Commissioner Pat Bredenkamp asked if the company would be hiring any people from Nebraska. Company representatives said each construction spread (Nebraska would have three) would have approximately 600 workers at peak times and that the workers would be drawn from union labor halls.
It was noted that if any interested Nebraskans want to look into these jobs, they should check with unions — which is used by the company in order for them “to get the most qualified people which will then provide speed with the construction.”
“When you are working on a project and you are in a field, you dig the trench, put your pipe in there and cover it, what happens with the extra dirt?” Bredenkamp asked.
Bradley acknowledged there would be excess dirt from time to time which would have to be hauled away, noting it could be used in a variety of different ways.
“And we have to make sure we allow for settlement.”
“Do you have a problem with bonding?” asked Commissioner Buller, referring to a way to make sure funds are available to fix problems a year or more after the pipeline construction is completed.
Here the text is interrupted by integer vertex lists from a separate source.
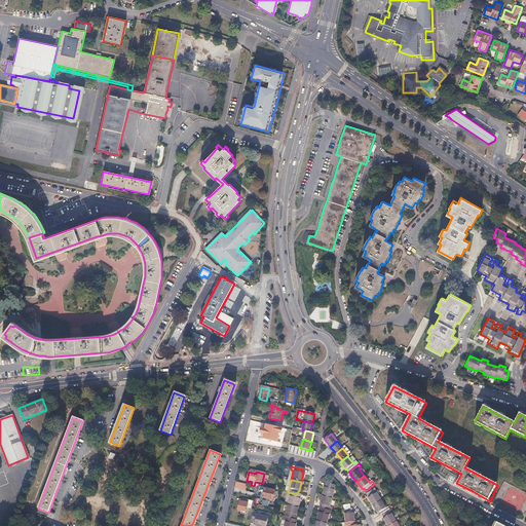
[(324,487),(322,496),(332,499),(334,491),(336,492),(337,489),(336,489),(336,487),(335,487),(335,486),(326,484),(325,488),(324,487)]
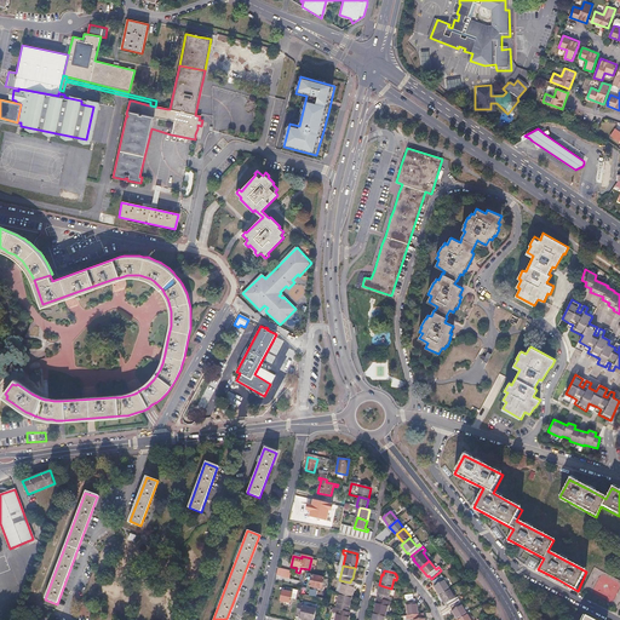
[(323,579),(311,577),(309,586),(311,587),(311,590),(316,591),(316,589),(321,590),(322,586),(325,587),(326,581),(323,581),(323,579)]
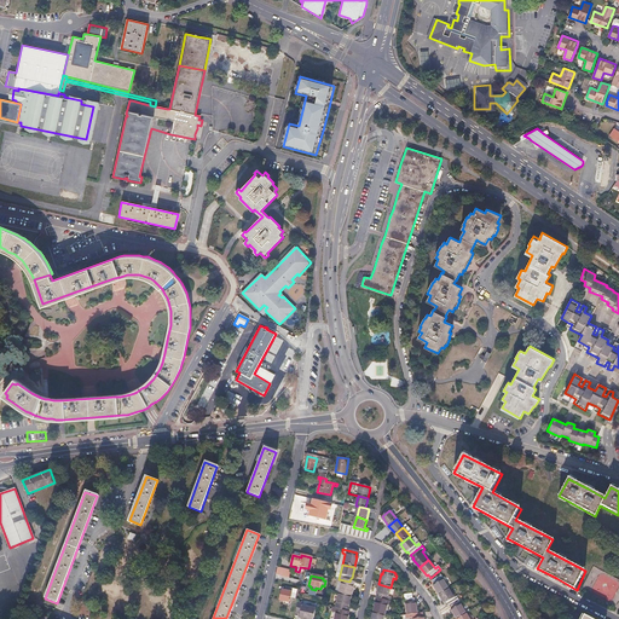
[(440,595),(450,588),(443,576),(434,582),(435,585),(434,585),(440,595)]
Company representatives said they didn’t feel that would be a problem.
“If the goal is to let the pipeline construction get through, then it’s a good idea to sign a contract that says if there is damage to the roads, then they will pay for it,” Dick said.
“The only thing I’d like to add to the agreement is that they use reasonable effort to make improvements in a timely manner, which is obviously understood. I think this agreement accomplishes that goal.”
Brad Covert, the county’s interim highway superintendent, said he’s “happy with the agreement. I checked with all the counties through which the first Keystone pipeline crossed. All of them said that TransCanada lived up to every part of the agreement they had.”
“The government has to approve this before we can go any further,” said Commissioner Tom Shellington.
“Well, if the federal government denies the presidential permit, then this agreement is null and void and there is no expense to the county,” Bulgrin noted.
“This just says that we agree on the roads on which there is an evaluation so we have the basis to understand (the level of repair that may have to be done in the future,” Bradley said.
“I don’t agree,” Shellington responded.
“I’d like to add to the agreement that the company bond for at least a year,” Buller said.
“I want to wait for the new highway superintendent to come on board,” Shellington said.
“But the process wouldn’t change,” Bradley said.
“What would be the point of bond?” Bulgrin asked.
“If there’s something that has to be fixed after the fact,” Buller said.
“I think that issue is already in the agreement,” said Commissioner Bill Bamesberger.
“I don’t see the need for a bond,” Bulgrin said.
“Before we commit to anything, I think we need the new guy here,” Shellington said.
“He hasn’t indicated anything to me, as far as problems,” Bulgrin said, referring to the person who has been offered the position of highway superintendent.
“I understand your point, but this is an agreement between the county and TransCanada, not between the road superintendent and TransCanada.”
“I think we’ve procrastinated long enough,” Bamesberger said.
“Well, yes, we’ve been talking about this for quite awhile,” Bulgrin agreed.
Several tweaks were made to the wording of the agreement before the board took a vote on the matter — which resulted in all five commissioners saying yes to the matter.
There is no condition related to company bonding, as initially suggested by Buller.